Rating itself depends on the subjectivity of human values and is based on a standard derived from a subjective system of values. It is desirable that there will be several label bureaus that follow different subjective systems of values, and there is a possibility that private organizations in Japan will launch label bureaus in the future. The ENC, by supplying software and other technical assistance, will make continued efforts so that many label bureaus based on different systems of values can be established and provide services.

 

(2) Provision of a public SFS and the SFS as free software

A public server-type filtering system (SFS) is provided as a proxy server on the Internet (http://pops.pics.enc.or.jp:8180) for browsers which are not compliant with the PICS specification for the third party rating. (Browsers compliant with the PICS specification for the third party rating such as the Internet Explorer can be connected to the label bureau directly without the SFS.)

In addition, to accelerate the widespread use of this system in educational institutions and other organizations which have an urgent need for it, the ENC is distributing the SFS software that is supposed to be used as a proxy server and tools (redirectors) that are designed to prevent a change in the proxy setup for browsers as free software (http://www.nmda.or.jp/enc/rating/eindex.html).

 

(3) Linkage between other label bureaus and the international cooperation

As the quantities of information on the Internet are tremendously large, it is impossible for a single label bureau to rate information throughout the world. It is therefore necessary in the future to establish an international distribution system as in the domain name system. For this purpose, the ENC will call on overseas label bureaus for cooperation.

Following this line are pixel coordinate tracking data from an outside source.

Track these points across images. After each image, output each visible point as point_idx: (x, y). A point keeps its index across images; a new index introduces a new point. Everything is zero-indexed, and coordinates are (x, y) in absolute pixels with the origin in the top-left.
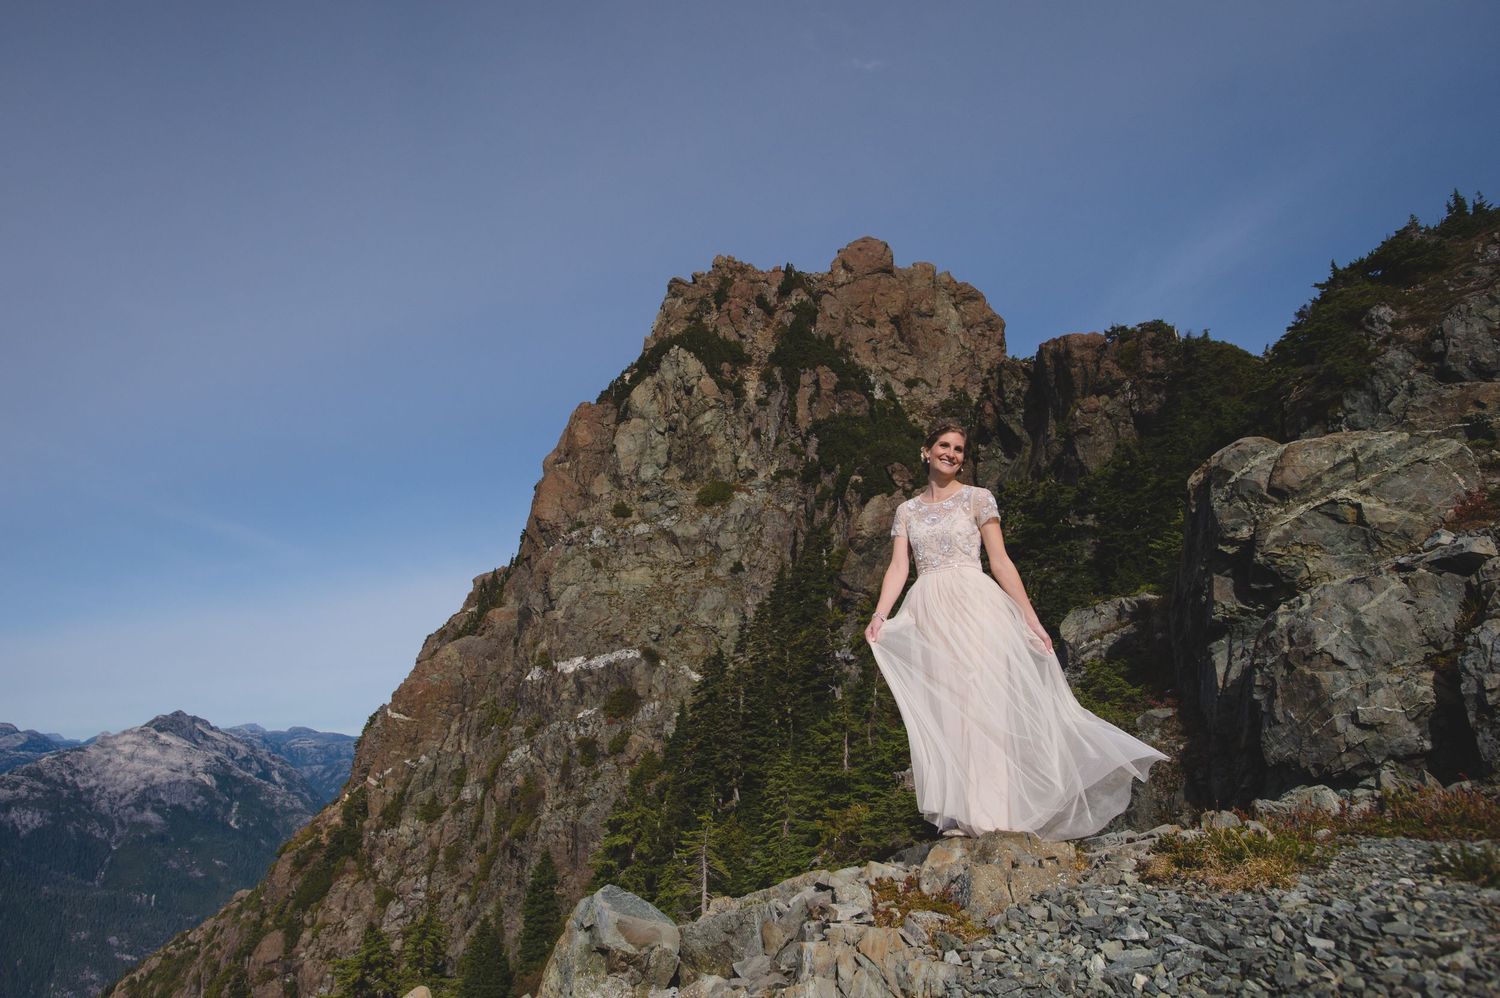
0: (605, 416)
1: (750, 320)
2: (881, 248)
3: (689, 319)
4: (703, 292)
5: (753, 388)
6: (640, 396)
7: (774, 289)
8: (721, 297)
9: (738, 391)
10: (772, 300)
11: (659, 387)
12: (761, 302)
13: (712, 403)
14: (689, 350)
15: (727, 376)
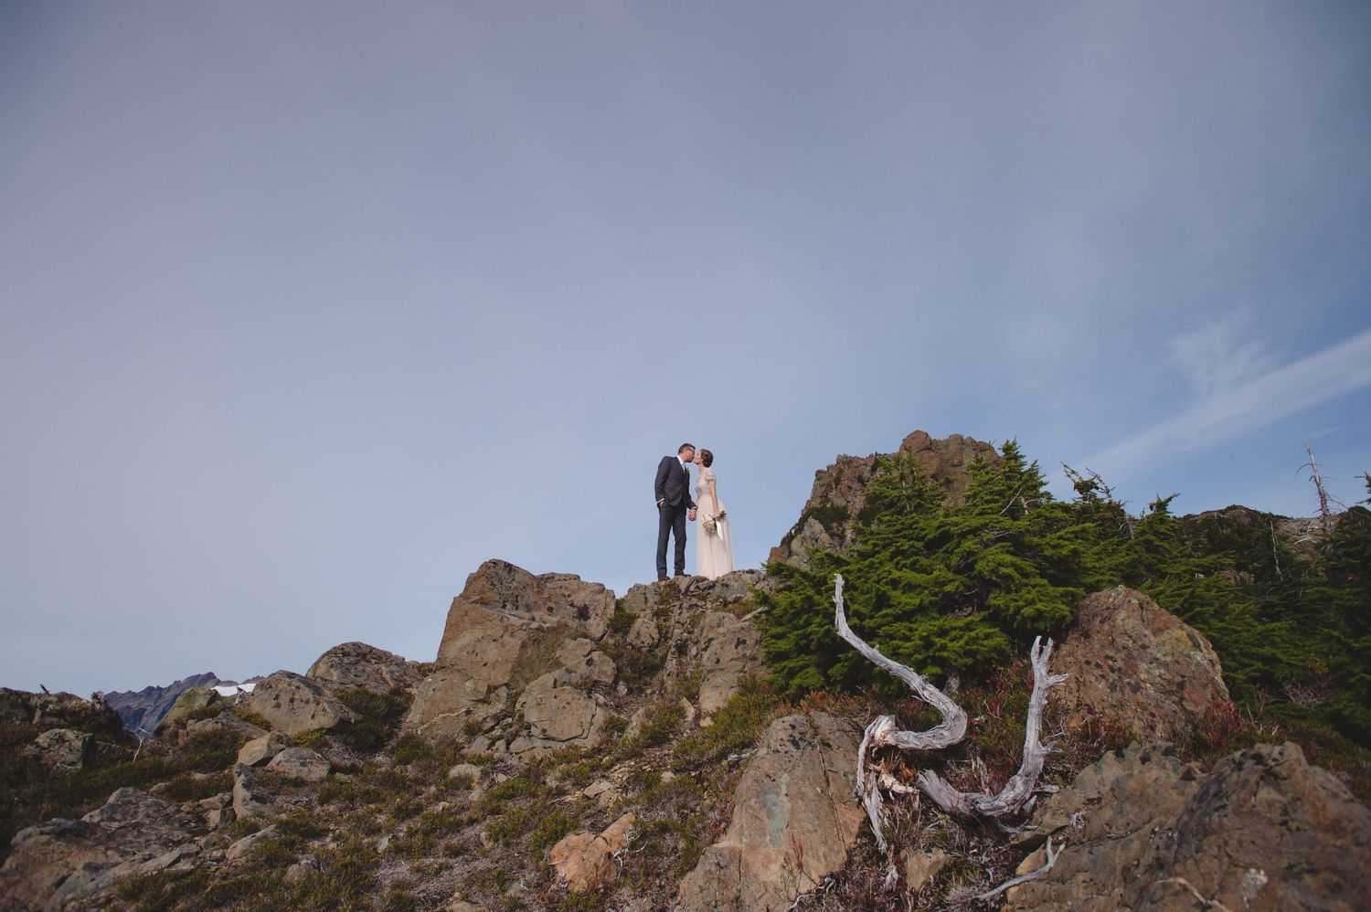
0: (783, 553)
1: (852, 492)
2: (923, 437)
3: (821, 497)
4: (828, 480)
5: (849, 534)
6: (795, 544)
7: (869, 468)
8: (838, 481)
9: (842, 537)
10: (866, 475)
11: (804, 539)
12: (861, 480)
13: (828, 545)
14: (816, 519)
15: (835, 530)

Furthermore, it is necessary to develop a common international rating standard. The Internet Content Rating Association (ICRA), which inherited the intellectual property of the Recreational Software Advisory Council (RSAC), is preparing a global rating standard. It will permit objective content description free from cultural values of particular countries and which will enable users in different countries to apply their values in selecting content on the Internet. As a founding member of the ICRA, the ENC will endeavor to contribute to the establishment of a rating standard not only for Japan but also for other countries in the Asian region.